══ DATA PROVIDED
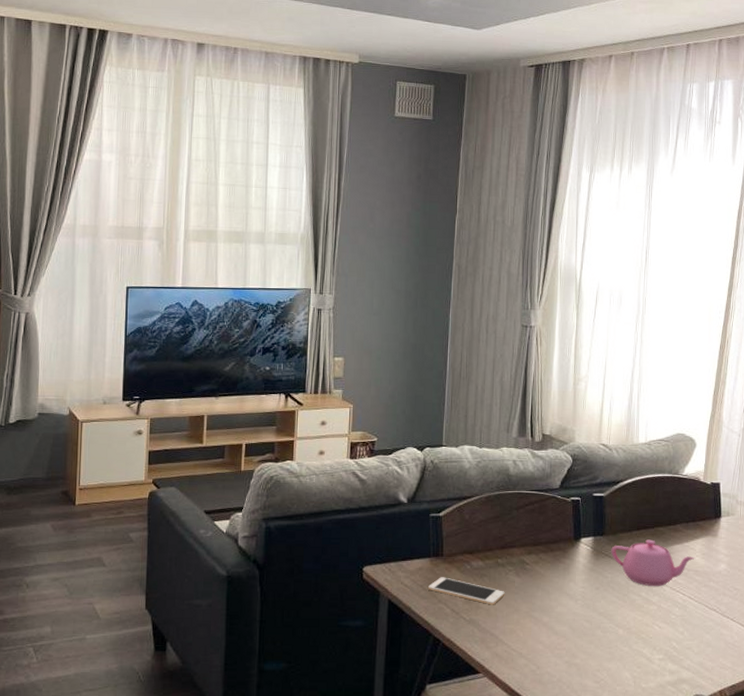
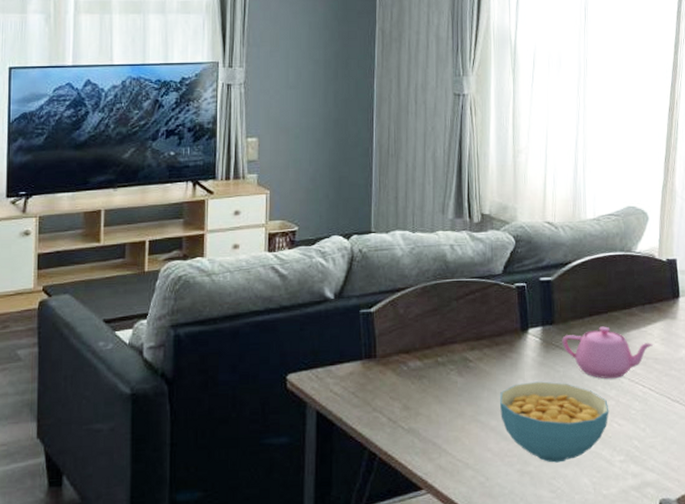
cell phone: present [428,577,505,605] -> none [361,381,447,411]
cereal bowl: none [552,585,651,657] -> present [500,381,609,463]

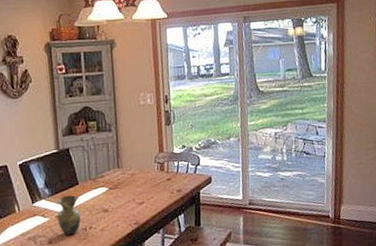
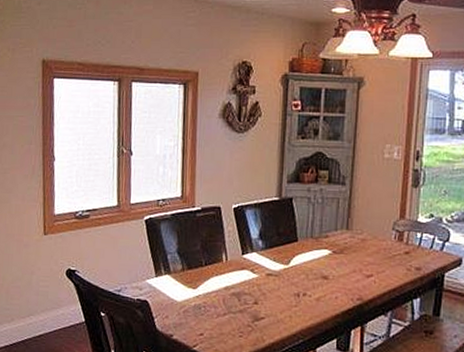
vase: present [56,195,81,235] -> none [267,252,296,299]

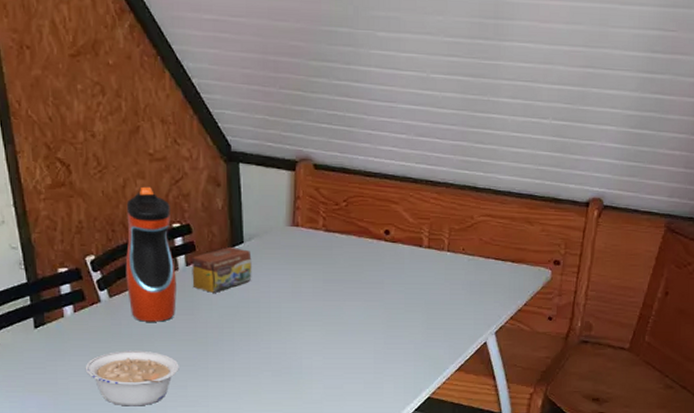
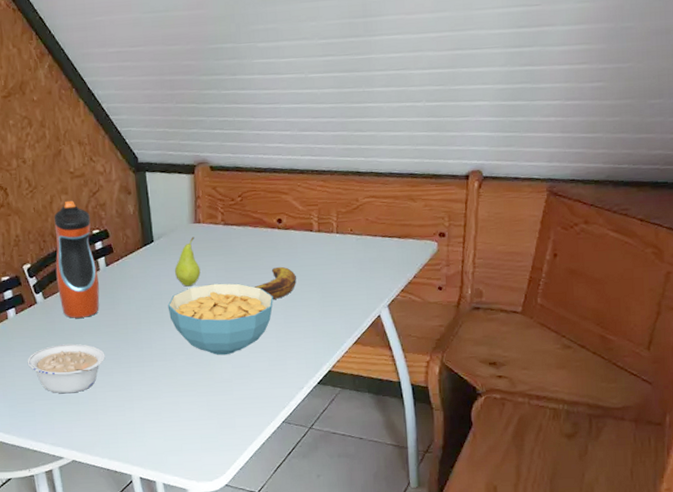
tea box: present [192,246,252,293] -> none [110,246,163,288]
cereal bowl: none [255,295,374,374] -> present [167,283,273,356]
fruit: none [265,241,295,296] -> present [174,236,201,287]
banana: none [353,282,400,318] -> present [254,266,296,300]

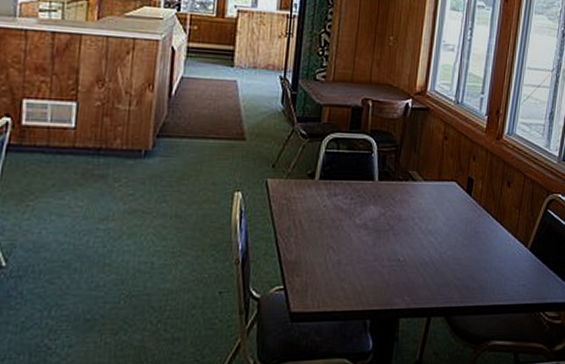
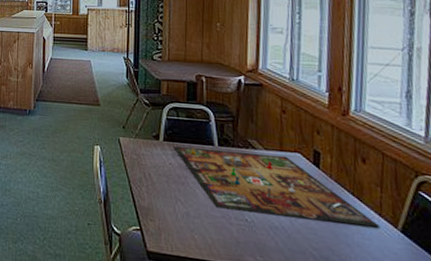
gameboard: none [330,184,513,251] -> present [173,146,379,228]

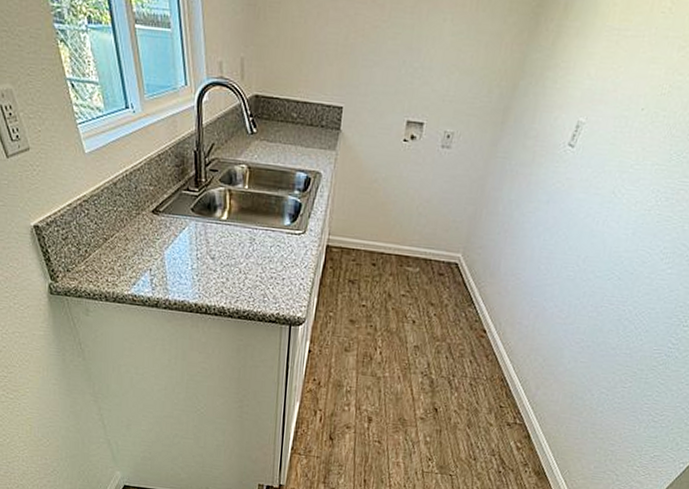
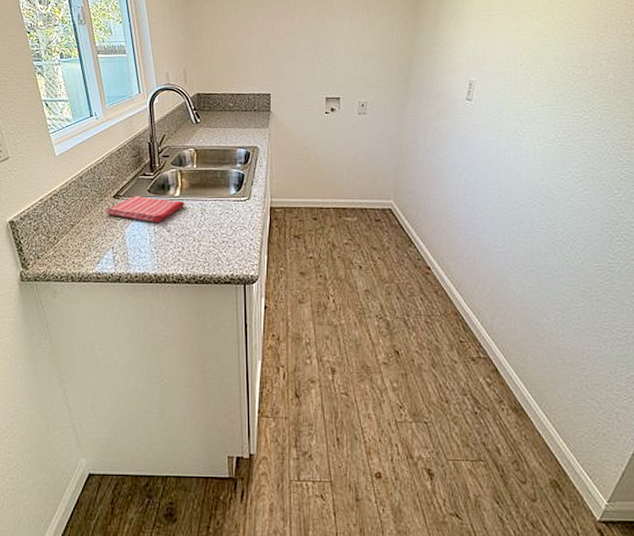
dish towel: none [143,212,232,247] -> present [106,195,184,222]

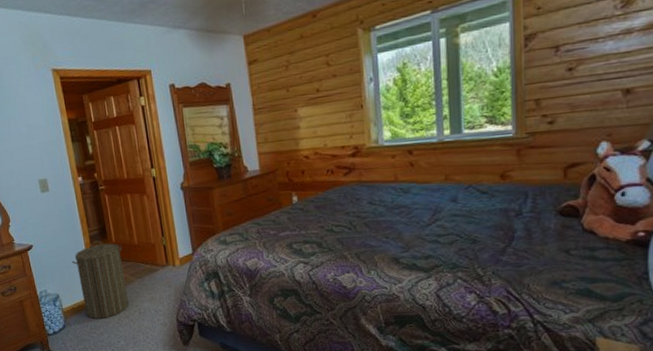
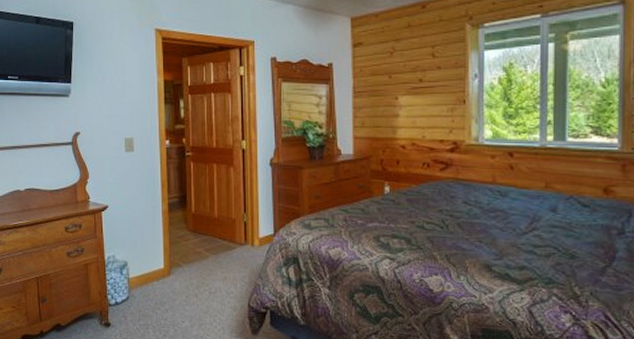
laundry hamper: present [72,240,129,319] -> none [146,209,201,294]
════
- **TASK OBJECTIVE**: Everything but the pictures is needed: copy the data above exactly.

- **ANSWER SECTION**:
cell phone: present [428,577,505,605] -> none [361,381,447,411]
cereal bowl: none [552,585,651,657] -> present [500,381,609,463]

vase: present [56,195,81,235] -> none [267,252,296,299]

tea box: present [192,246,252,293] -> none [110,246,163,288]
cereal bowl: none [255,295,374,374] -> present [167,283,273,356]
fruit: none [265,241,295,296] -> present [174,236,201,287]
banana: none [353,282,400,318] -> present [254,266,296,300]

gameboard: none [330,184,513,251] -> present [173,146,379,228]

dish towel: none [143,212,232,247] -> present [106,195,184,222]

laundry hamper: present [72,240,129,319] -> none [146,209,201,294]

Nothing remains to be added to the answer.